Rewrite the lines of the data, from the start of the data through the line containing "发表于 2022-10-12 13:42</a>", as a numbered list, omitting blank lines. Leave the pictures out of the answer.

== MATERIALS PROVIDED ==

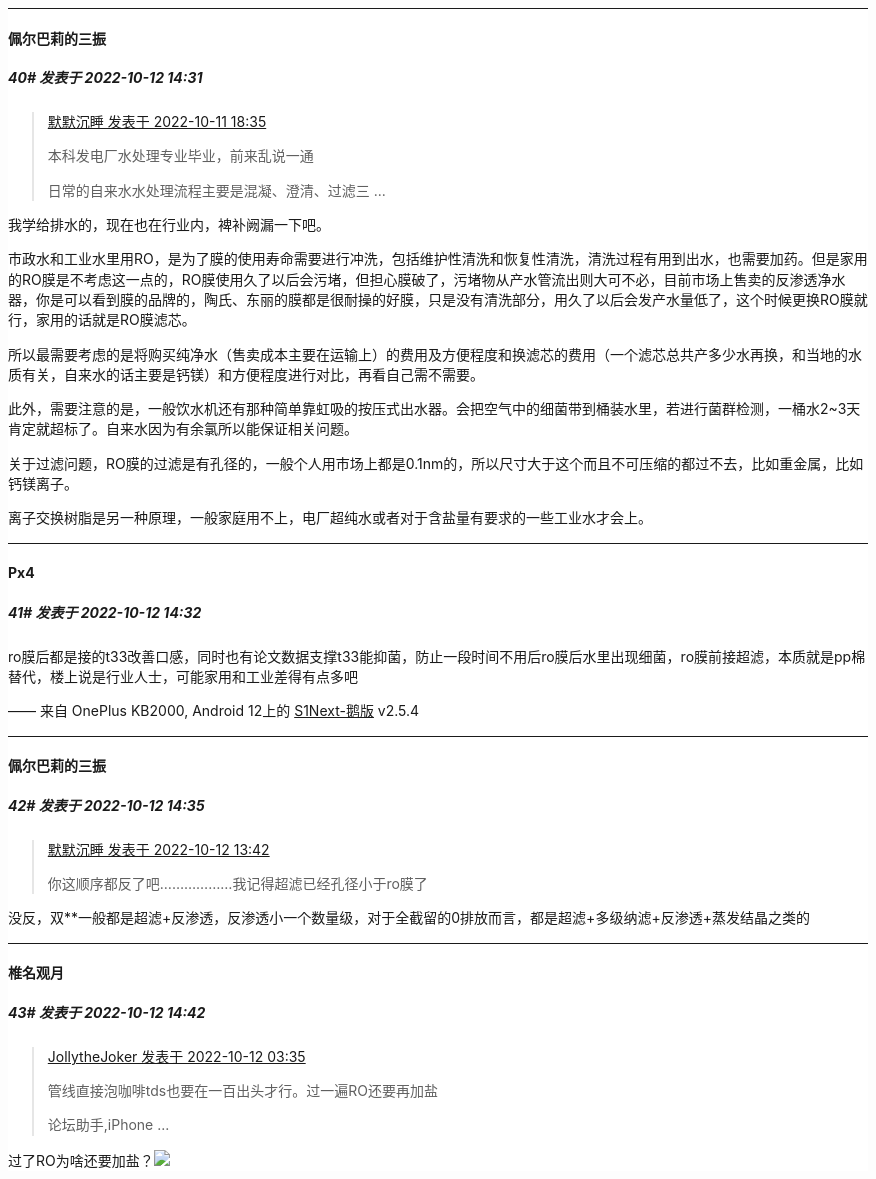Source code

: *****

####  佩尔巴莉的三振  
##### 40#       发表于 2022-10-12 14:31

<blockquote><a href="httphttps://bbs.saraba1st.com/2b/forum.php?mod=redirect&amp;goto=findpost&amp;pid=57863755&amp;ptid=2099137" target="_blank">默默沉睡 发表于 2022-10-11 18:35</a>

本科发电厂水处理专业毕业，前来乱说一通

日常的自来水水处理流程主要是混凝、澄清、过滤三 ...</blockquote>
我学给排水的，现在也在行业内，裨补阙漏一下吧。

市政水和工业水里用RO，是为了膜的使用寿命需要进行冲洗，包括维护性清洗和恢复性清洗，清洗过程有用到出水，也需要加药。但是家用的RO膜是不考虑这一点的，RO膜使用久了以后会污堵，但担心膜破了，污堵物从产水管流出则大可不必，目前市场上售卖的反渗透净水器，你是可以看到膜的品牌的，陶氏、东丽的膜都是很耐操的好膜，只是没有清洗部分，用久了以后会发产水量低了，这个时候更换RO膜就行，家用的话就是RO膜滤芯。

所以最需要考虑的是将购买纯净水（售卖成本主要在运输上）的费用及方便程度和换滤芯的费用（一个滤芯总共产多少水再换，和当地的水质有关，自来水的话主要是钙镁）和方便程度进行对比，再看自己需不需要。

此外，需要注意的是，一般饮水机还有那种简单靠虹吸的按压式出水器。会把空气中的细菌带到桶装水里，若进行菌群检测，一桶水2~3天肯定就超标了。自来水因为有余氯所以能保证相关问题。

关于过滤问题，RO膜的过滤是有孔径的，一般个人用市场上都是0.1nm的，所以尺寸大于这个而且不可压缩的都过不去，比如重金属，比如钙镁离子。

离子交换树脂是另一种原理，一般家庭用不上，电厂超纯水或者对于含盐量有要求的一些工业水才会上。

*****

####  Px4  
##### 41#       发表于 2022-10-12 14:32

ro膜后都是接的t33改善口感，同时也有论文数据支撑t33能抑菌，防止一段时间不用后ro膜后水里出现细菌，ro膜前接超滤，本质就是pp棉替代，楼上说是行业人士，可能家用和工业差得有点多吧

—— 来自 OnePlus KB2000, Android 12上的 [S1Next-鹅版](https://github.com/ykrank/S1-Next/releases) v2.5.4

*****

####  佩尔巴莉的三振  
##### 42#       发表于 2022-10-12 14:35

<blockquote><a href="httphttps://bbs.saraba1st.com/2b/forum.php?mod=redirect&amp;goto=findpost&amp;pid=57874265&amp;ptid=2099137" target="_blank">默默沉睡 发表于 2022-10-12 13:42</a>

你这顺序都反了吧………………我记得超滤已经孔径小于ro膜了</blockquote>
没反，双**一般都是超滤+反渗透，反渗透小一个数量级，对于全截留的0排放而言，都是超滤+多级纳滤+反渗透+蒸发结晶之类的

*****

####  椎名观月  
##### 43#       发表于 2022-10-12 14:42

<blockquote><a href="httphttps://bbs.saraba1st.com/2b/forum.php?mod=redirect&amp;goto=findpost&amp;pid=57870152&amp;ptid=2099137" target="_blank">JollytheJoker 发表于 2022-10-12 03:35</a>

管线直接泡咖啡tds也要在一百出头才行。过一遍RO还要再加盐

论坛助手,iPhone ...</blockquote>
过了RO为啥还要加盐？<img src="https://static.saraba1st.com/image/smiley/face2017/006.png" referrerpolicy="no-referrer">
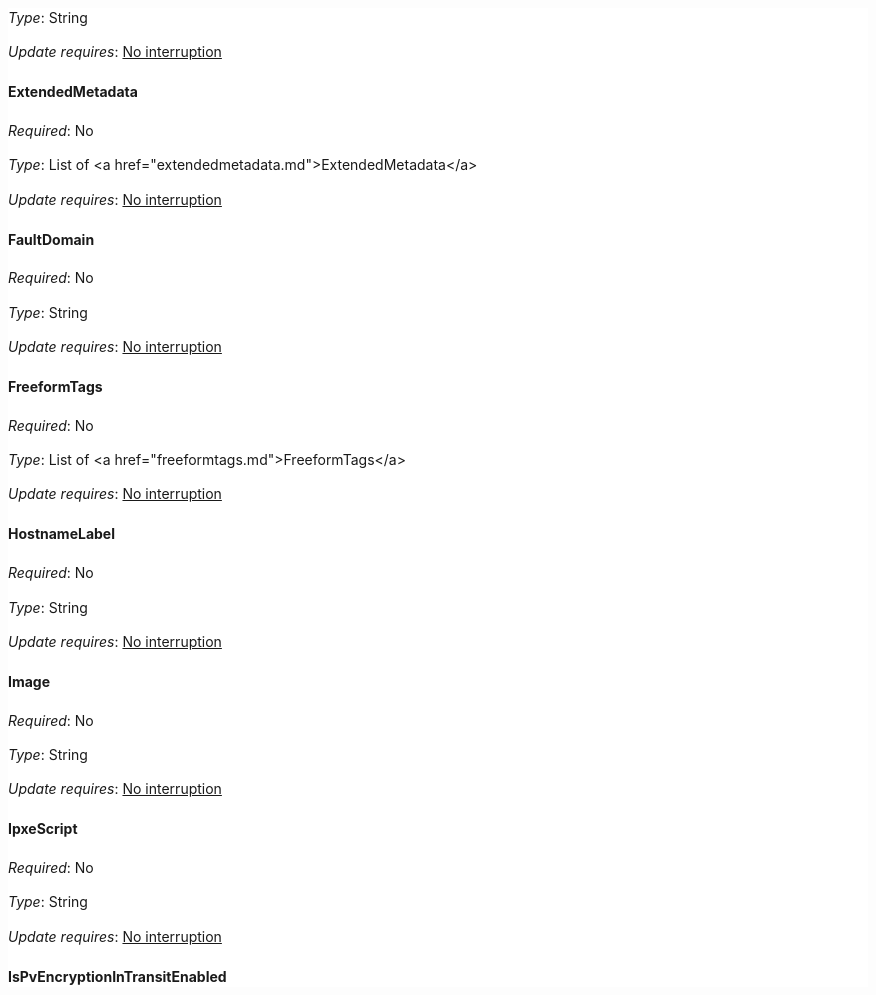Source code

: _Type_: String

_Update requires_: [No interruption](https://docs.aws.amazon.com/AWSCloudFormation/latest/UserGuide/using-cfn-updating-stacks-update-behaviors.html#update-no-interrupt)

#### ExtendedMetadata

_Required_: No

_Type_: List of &lt;a href=&#34;extendedmetadata.md&#34;&gt;ExtendedMetadata&lt;/a&gt;

_Update requires_: [No interruption](https://docs.aws.amazon.com/AWSCloudFormation/latest/UserGuide/using-cfn-updating-stacks-update-behaviors.html#update-no-interrupt)

#### FaultDomain

_Required_: No

_Type_: String

_Update requires_: [No interruption](https://docs.aws.amazon.com/AWSCloudFormation/latest/UserGuide/using-cfn-updating-stacks-update-behaviors.html#update-no-interrupt)

#### FreeformTags

_Required_: No

_Type_: List of &lt;a href=&#34;freeformtags.md&#34;&gt;FreeformTags&lt;/a&gt;

_Update requires_: [No interruption](https://docs.aws.amazon.com/AWSCloudFormation/latest/UserGuide/using-cfn-updating-stacks-update-behaviors.html#update-no-interrupt)

#### HostnameLabel

_Required_: No

_Type_: String

_Update requires_: [No interruption](https://docs.aws.amazon.com/AWSCloudFormation/latest/UserGuide/using-cfn-updating-stacks-update-behaviors.html#update-no-interrupt)

#### Image

_Required_: No

_Type_: String

_Update requires_: [No interruption](https://docs.aws.amazon.com/AWSCloudFormation/latest/UserGuide/using-cfn-updating-stacks-update-behaviors.html#update-no-interrupt)

#### IpxeScript

_Required_: No

_Type_: String

_Update requires_: [No interruption](https://docs.aws.amazon.com/AWSCloudFormation/latest/UserGuide/using-cfn-updating-stacks-update-behaviors.html#update-no-interrupt)

#### IsPvEncryptionInTransitEnabled
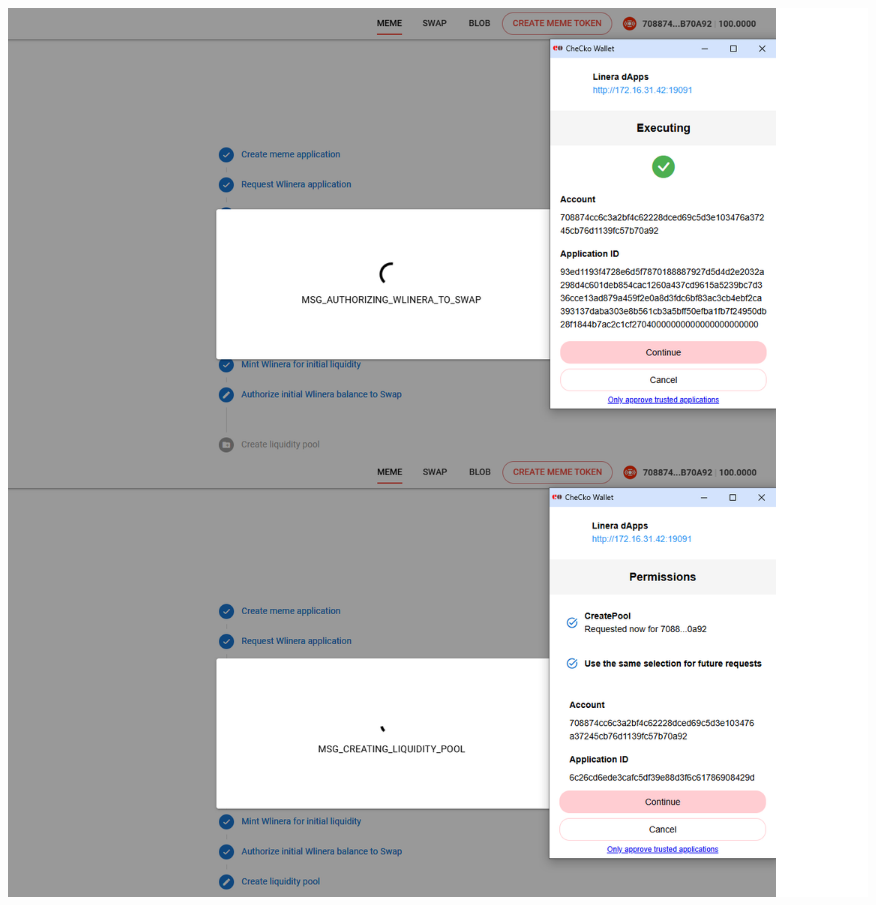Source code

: <kbd>
  <img src="../../assets/2-7-23.png" style="max-width: 100%; width: 768px; height: auto; display: block;" />
</kbd>

<kbd>
  <img src="../../assets/2-7-24.png" style="max-width: 100%; width: 768px; height: auto; display: block;" />
</kbd>
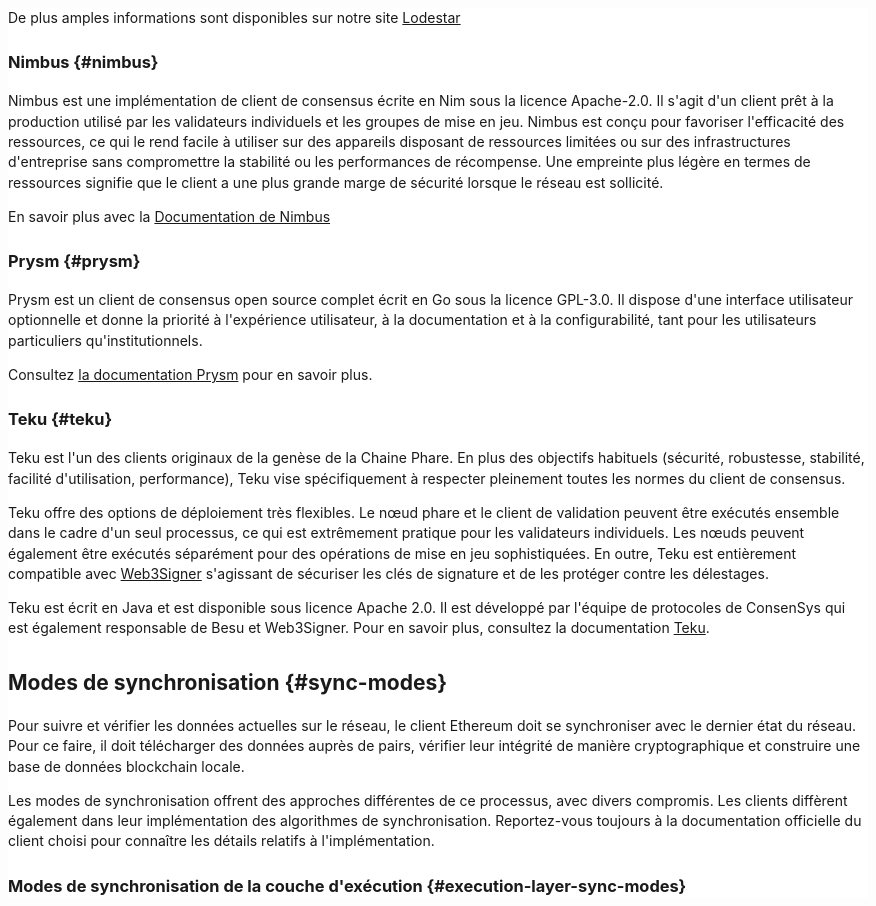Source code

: De plus amples informations sont disponibles sur notre site [Lodestar](https://lodestar.chainsafe.io/)

### Nimbus {#nimbus}

Nimbus est une implémentation de client de consensus écrite en Nim sous la licence Apache-2.0. Il s'agit d'un client prêt à la production utilisé par les validateurs individuels et les groupes de mise en jeu. Nimbus est conçu pour favoriser l'efficacité des ressources, ce qui le rend facile à utiliser sur des appareils disposant de ressources limitées ou sur des infrastructures d'entreprise sans compromettre la stabilité ou les performances de récompense. Une empreinte plus légère en termes de ressources signifie que le client a une plus grande marge de sécurité lorsque le réseau est sollicité.

En savoir plus avec la [Documentation de Nimbus](https://nimbus.guide/)

### Prysm {#prysm}

Prysm est un client de consensus open source complet écrit en Go sous la licence GPL-3.0. Il dispose d'une interface utilisateur optionnelle et donne la priorité à l'expérience utilisateur, à la documentation et à la configurabilité, tant pour les utilisateurs particuliers qu'institutionnels.

Consultez [la documentation Prysm](https://docs.prylabs.network/docs/getting-started/) pour en savoir plus.

### Teku {#teku}

Teku est l'un des clients originaux de la genèse de la Chaine Phare. En plus des objectifs habituels (sécurité, robustesse, stabilité, facilité d'utilisation, performance), Teku vise spécifiquement à respecter pleinement toutes les normes du client de consensus.

Teku offre des options de déploiement très flexibles. Le nœud phare et le client de validation peuvent être exécutés ensemble dans le cadre d'un seul processus, ce qui est extrêmement pratique pour les validateurs individuels. Les nœuds peuvent également être exécutés séparément pour des opérations de mise en jeu sophistiquées. En outre, Teku est entièrement compatible avec [Web3Signer](https://github.com/ConsenSys/web3signer/) s'agissant de sécuriser les clés de signature et de les protéger contre les délestages.

Teku est écrit en Java et est disponible sous licence Apache 2.0. Il est développé par l'équipe de protocoles de ConsenSys qui est également responsable de Besu et Web3Signer. Pour en savoir plus, consultez la documentation [Teku](https://docs.teku.consensys.net/en/latest/).

## Modes de synchronisation {#sync-modes}

Pour suivre et vérifier les données actuelles sur le réseau, le client Ethereum doit se synchroniser avec le dernier état du réseau. Pour ce faire, il doit télécharger des données auprès de pairs, vérifier leur intégrité de manière cryptographique et construire une base de données blockchain locale.

Les modes de synchronisation offrent des approches différentes de ce processus, avec divers compromis. Les clients diffèrent également dans leur implémentation des algorithmes de synchronisation. Reportez-vous toujours à la documentation officielle du client choisi pour connaître les détails relatifs à l'implémentation.

### Modes de synchronisation de la couche d'exécution {#execution-layer-sync-modes}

===

## WRITTEN ANSWER
1. Source code
2. : *****
3. ####  佩尔巴莉的三振  
4. ##### 40#       发表于 2022-10-12 14:31
5. <blockquote><a href="httphttps://bbs.saraba1st.com/2b/forum.php?mod=redirect&amp;goto=findpost&amp;pid=57863755&amp;ptid=2099137" target="_blank">默默沉睡 发表于 2022-10-11 18:35</a>
6. 本科发电厂水处理专业毕业，前来乱说一通
7. 日常的自来水水处理流程主要是混凝、澄清、过滤三 ...</blockquote>
8. 我学给排水的，现在也在行业内，裨补阙漏一下吧。
9. 市政水和工业水里用RO，是为了膜的使用寿命需要进行冲洗，包括维护性清洗和恢复性清洗，清洗过程有用到出水，也需要加药。但是家用的RO膜是不考虑这一点的，RO膜使用久了以后会污堵，但担心膜破了，污堵物从产水管流出则大可不必，目前市场上售卖的反渗透净水器，你是可以看到膜的品牌的，陶氏、东丽的膜都是很耐操的好膜，只是没有清洗部分，用久了以后会发产水量低了，这个时候更换RO膜就行，家用的话就是RO膜滤芯。
10. 所以最需要考虑的是将购买纯净水（售卖成本主要在运输上）的费用及方便程度和换滤芯的费用（一个滤芯总共产多少水再换，和当地的水质有关，自来水的话主要是钙镁）和方便程度进行对比，再看自己需不需要。
11. 此外，需要注意的是，一般饮水机还有那种简单靠虹吸的按压式出水器。会把空气中的细菌带到桶装水里，若进行菌群检测，一桶水2~3天肯定就超标了。自来水因为有余氯所以能保证相关问题。
12. 关于过滤问题，RO膜的过滤是有孔径的，一般个人用市场上都是0.1nm的，所以尺寸大于这个而且不可压缩的都过不去，比如重金属，比如钙镁离子。
13. 离子交换树脂是另一种原理，一般家庭用不上，电厂超纯水或者对于含盐量有要求的一些工业水才会上。
14. *****
15. ####  Px4  
16. ##### 41#       发表于 2022-10-12 14:32
17. ro膜后都是接的t33改善口感，同时也有论文数据支撑t33能抑菌，防止一段时间不用后ro膜后水里出现细菌，ro膜前接超滤，本质就是pp棉替代，楼上说是行业人士，可能家用和工业差得有点多吧
18. —— 来自 OnePlus KB2000, Android 12上的 [S1Next-鹅版](https://github.com/ykrank/S1-Next/releases) v2.5.4
19. *****
20. ####  佩尔巴莉的三振  
21. ##### 42#       发表于 2022-10-12 14:35
22. <blockquote><a href="httphttps://bbs.saraba1st.com/2b/forum.php?mod=redirect&amp;goto=findpost&amp;pid=57874265&amp;ptid=2099137" target="_blank">默默沉睡 发表于 2022-10-12 13:42</a>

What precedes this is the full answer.